▶ _Document section_
Converting from $\mathrm{W \: m^{-2}}$ to $\mathrm{Jy \: km \: s^{-1}}$

Question

Suppose I observe a spectral line with rest frequency $\nu_0$ and integrated flux density $F = 10^{-26} \mathrm{W/m^2}$. Is the following line of reasoning correct?

$1 \: \mathrm{Jy} = 10^{-26} \: \mathrm{W/m^2/Hz}$ therefore $F = 1 \: \mathrm{Jy \: Hz}$. This can be interpreted as a peak flux in $\mathrm{Jy}$ multiplied by a linewidth in $\mathrm{Hz}$. Thus to convert to $\mathrm{Jy \: km \: s^{-1}}$ I just need to multiply the linewidth by $c/\nu_0$ to convert it from $\mathrm{Hz}$ to $\mathrm{km \: s^{-1}}$. Hence, $F = c/\nu_0 \: \mathrm{Jy \: km \: s^{-1}}$ (where $c$ is in units of $\mathrm{km \: s^{-1}}$).

Answer 1

You are essentially correct, but here's a more in-depth explanation:

Both units are a measure of the total flux $F$ of a light source in some interval, e.g. a spectral line or a broader region given by a filter. The flux is obtained by integrating a spectrum’s flux density, i.e. the flux per "bin". A spectrum is a distribution of photons as a function of the photons' energy or, equivalently, wavelength or frequency. The bins are then whatever you choose on your $x$ axis.

Typically you will use frequency $\nu$ for low-energy photons (radio to microwaves, with units of e.g. MHz or GHz), wavelength $\lambda$ for mid-range photons (with units of µm for infrared, and Å for optical to UV), and energy $E$ for high-energy photons (keV for X-ray and MeV gamma-rays). The flux density can then be denoted $F_\nu$, $F_\lambda$, and $F_E$, respectively, although the latter notation is not common; these photons are often so infrequent that one simply uses "counts", i.e. the absolute number of individual photons.

Note though that astronomers often are quite slobby and uses the word "flux" when they actually mean flux density (as well as for intensity, radiance, etc.).

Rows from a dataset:
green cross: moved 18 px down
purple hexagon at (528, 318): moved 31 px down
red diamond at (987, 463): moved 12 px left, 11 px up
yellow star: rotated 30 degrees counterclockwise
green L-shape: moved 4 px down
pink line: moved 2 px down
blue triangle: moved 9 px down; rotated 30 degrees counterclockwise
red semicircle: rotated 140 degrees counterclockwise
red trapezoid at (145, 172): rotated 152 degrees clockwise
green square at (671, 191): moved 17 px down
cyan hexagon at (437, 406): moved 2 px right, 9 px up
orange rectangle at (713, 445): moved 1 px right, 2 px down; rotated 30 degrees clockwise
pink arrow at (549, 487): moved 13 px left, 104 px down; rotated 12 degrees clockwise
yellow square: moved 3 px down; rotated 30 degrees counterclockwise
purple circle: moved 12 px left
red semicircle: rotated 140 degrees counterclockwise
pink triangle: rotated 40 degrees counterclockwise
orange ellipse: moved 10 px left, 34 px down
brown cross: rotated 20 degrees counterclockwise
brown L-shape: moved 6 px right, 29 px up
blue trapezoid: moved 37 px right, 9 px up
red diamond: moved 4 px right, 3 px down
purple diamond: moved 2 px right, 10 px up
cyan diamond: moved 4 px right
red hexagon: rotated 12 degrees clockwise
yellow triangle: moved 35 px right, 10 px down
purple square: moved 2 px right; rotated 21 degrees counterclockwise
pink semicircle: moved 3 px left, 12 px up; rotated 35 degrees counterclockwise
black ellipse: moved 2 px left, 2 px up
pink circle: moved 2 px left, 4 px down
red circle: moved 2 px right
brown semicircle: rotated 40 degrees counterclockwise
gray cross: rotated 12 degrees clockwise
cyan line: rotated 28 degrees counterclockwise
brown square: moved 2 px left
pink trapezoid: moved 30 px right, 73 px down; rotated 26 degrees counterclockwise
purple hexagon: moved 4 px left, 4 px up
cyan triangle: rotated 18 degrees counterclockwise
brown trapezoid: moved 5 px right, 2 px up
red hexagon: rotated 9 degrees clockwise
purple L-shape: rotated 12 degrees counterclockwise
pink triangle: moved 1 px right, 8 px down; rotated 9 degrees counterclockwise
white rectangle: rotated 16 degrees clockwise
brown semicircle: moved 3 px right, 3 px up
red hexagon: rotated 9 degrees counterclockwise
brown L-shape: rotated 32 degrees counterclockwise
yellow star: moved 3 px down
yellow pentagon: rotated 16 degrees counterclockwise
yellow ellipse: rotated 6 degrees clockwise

▶ _Directives_
1. In the flux-conversion thread, what units does the answer give for wavelength when measuring infrared photons?
2. Resume the flux-conversion thread from the point where it stops.
These entries come from a separate source.

▶ _Response list_
1. Micrometers (µm).

2.
Doppler broadening

But there is another very common way to show a spectrum, namely as a function of $\mathrm{km}\,\mathrm{s}^{-1}$. If you consider a spectral line from some electronic transition, it is emitted at a particular frequency (almost a delta function). But because the atoms emitting the photon do not lie still, but have a random distribution of velocities $v$, they will broaden the line. To first order, an atom moving with a velocity $dv$ with respect to the systemic velocity Doppler-shifts its emitted photon by an amount $$ d\nu = \frac{dv}{c}\nu_0, $$ where $\nu_0$ is the line center frequency, and $c$ is the speed of light. This means that we can also show a spectral line centered on $0$, with positive and negative velocities on the $x$ axis corresponding to higher and lower frequencies.

This is an informative way to show physical processes such as temperature, turbulence or bulk motion of the gas.

Units

Although astronomers tend to like cgs units, we also dislike huge and tiny numbers with too many powers of tens, plus we're in general not very consistent. Historically, flux in optical and UV light is typically given in cgs ($\mathrm{erg}\,\mathrm{s}^{-1}\,\mathrm{cm}^{-2}$), but wavelengths are measured in Ångström, not cm, so flux densities are measured in $\mathrm{erg}\,\mathrm{s}^{-1}\,\mathrm{cm}^{-2}\,\mathrm{Å}^{-1}$.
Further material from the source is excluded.